--- Available data ---
____________

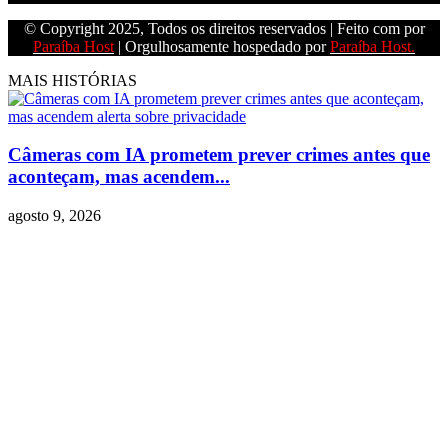
© Copyright 2025, Todos os direitos reservados | Feito com
por
Paraíba Host
| Orgulhosamente hospedado por
Paraíba Host.
MAIS HISTÓRIAS
Câmeras com IA prometem prever crimes antes que
aconteçam, mas acendem...
agosto 9, 2026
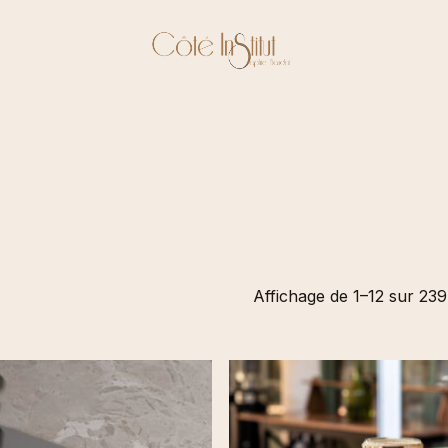
Affichage de 1–12 sur 239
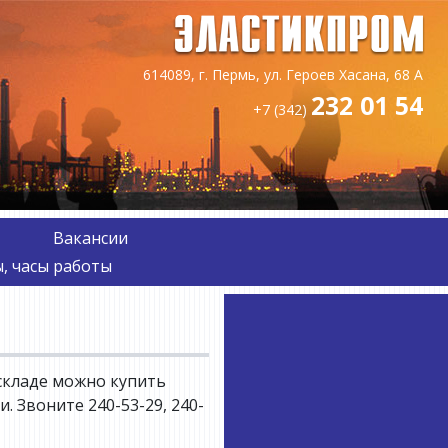
614089, г. Пермь, ул. Героев Хасана, 68 А
232 01 54
+7 (342)
Вакансии
, часы работы
складе можно купить
 Звоните 240-53-29, 240-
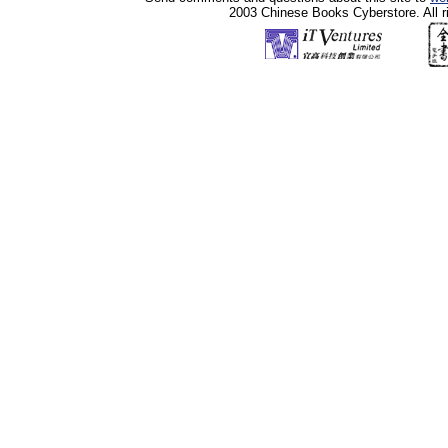
2003 Chinese Books Cyberstore. All r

____________

--- Task ---
From the line holding "Paraíba Host." to the final line of the data above, give each line again exactly, both ends included, and drop the pictures.

--- Response area ---
Paraíba Host.
MAIS HISTÓRIAS
Câmeras com IA prometem prever crimes antes que
aconteçam, mas acendem...
agosto 9, 2026
Affichage de 1–12 sur 239
614089, г. Пермь, ул. Героев Хасана, 68 А
232 01 54
+7 (342)
Вакансии
, часы работы
складе можно купить
 Звоните 240-53-29, 240-
2003 Chinese Books Cyberstore. All r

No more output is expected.